Only the lines from the beginning of the material below through the line with "ram[addr0] <= d0;" should be retyped exactly, and pictures are to be skipped.
[[ RECORD EXCERPTS, beginning ]]
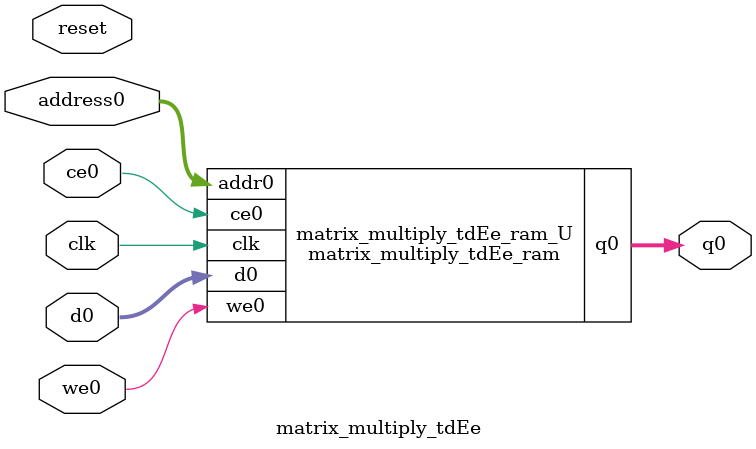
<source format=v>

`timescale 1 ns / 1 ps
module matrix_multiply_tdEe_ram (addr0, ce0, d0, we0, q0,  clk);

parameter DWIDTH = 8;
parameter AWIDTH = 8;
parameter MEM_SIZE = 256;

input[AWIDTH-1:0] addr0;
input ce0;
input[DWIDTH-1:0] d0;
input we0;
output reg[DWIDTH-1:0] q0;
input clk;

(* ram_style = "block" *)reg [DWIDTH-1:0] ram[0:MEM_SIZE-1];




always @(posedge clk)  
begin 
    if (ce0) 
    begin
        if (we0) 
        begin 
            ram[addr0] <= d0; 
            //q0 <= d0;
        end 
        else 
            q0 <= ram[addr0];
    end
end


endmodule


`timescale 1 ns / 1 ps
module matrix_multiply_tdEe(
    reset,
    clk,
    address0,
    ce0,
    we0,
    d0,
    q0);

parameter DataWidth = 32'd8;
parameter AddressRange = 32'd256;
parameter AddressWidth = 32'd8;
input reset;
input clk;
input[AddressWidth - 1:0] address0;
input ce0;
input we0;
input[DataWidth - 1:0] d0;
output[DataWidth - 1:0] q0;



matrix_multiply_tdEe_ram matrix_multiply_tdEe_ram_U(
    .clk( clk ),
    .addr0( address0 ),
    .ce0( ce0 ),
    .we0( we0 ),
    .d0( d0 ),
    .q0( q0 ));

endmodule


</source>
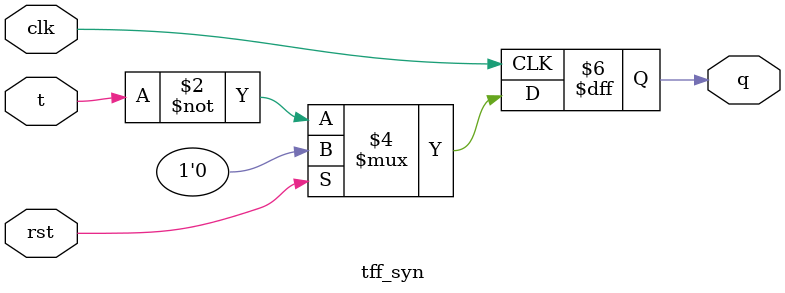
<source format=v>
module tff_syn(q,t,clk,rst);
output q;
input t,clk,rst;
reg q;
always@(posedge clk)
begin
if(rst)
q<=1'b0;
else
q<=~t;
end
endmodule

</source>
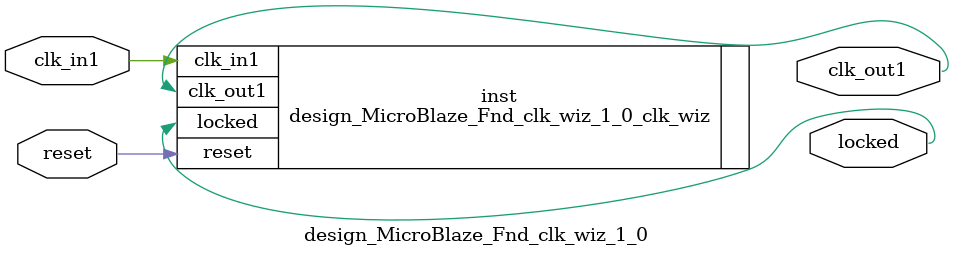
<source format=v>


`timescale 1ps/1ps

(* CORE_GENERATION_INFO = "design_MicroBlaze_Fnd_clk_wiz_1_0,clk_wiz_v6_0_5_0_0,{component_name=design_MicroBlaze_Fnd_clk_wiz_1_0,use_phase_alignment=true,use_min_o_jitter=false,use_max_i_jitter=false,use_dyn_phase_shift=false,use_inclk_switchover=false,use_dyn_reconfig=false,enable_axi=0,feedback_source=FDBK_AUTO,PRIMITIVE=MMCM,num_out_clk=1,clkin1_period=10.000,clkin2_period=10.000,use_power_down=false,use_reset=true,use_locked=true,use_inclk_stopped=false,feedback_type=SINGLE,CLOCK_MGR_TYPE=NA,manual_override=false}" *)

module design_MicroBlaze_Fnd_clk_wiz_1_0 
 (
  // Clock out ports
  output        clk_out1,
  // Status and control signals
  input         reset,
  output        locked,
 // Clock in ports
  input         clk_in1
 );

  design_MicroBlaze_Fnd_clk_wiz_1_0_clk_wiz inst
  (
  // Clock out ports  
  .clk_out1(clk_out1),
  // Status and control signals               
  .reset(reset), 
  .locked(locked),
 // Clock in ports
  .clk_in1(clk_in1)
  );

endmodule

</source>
[[ RECORD EXCERPTS, end ]]
WRITTEN SOLUTION —
<source format=v>

`timescale 1 ns / 1 ps
module matrix_multiply_tdEe_ram (addr0, ce0, d0, we0, q0,  clk);

parameter DWIDTH = 8;
parameter AWIDTH = 8;
parameter MEM_SIZE = 256;

input[AWIDTH-1:0] addr0;
input ce0;
input[DWIDTH-1:0] d0;
input we0;
output reg[DWIDTH-1:0] q0;
input clk;

(* ram_style = "block" *)reg [DWIDTH-1:0] ram[0:MEM_SIZE-1];




always @(posedge clk)  
begin 
    if (ce0) 
    begin
        if (we0) 
        begin 
            ram[addr0] <= d0; 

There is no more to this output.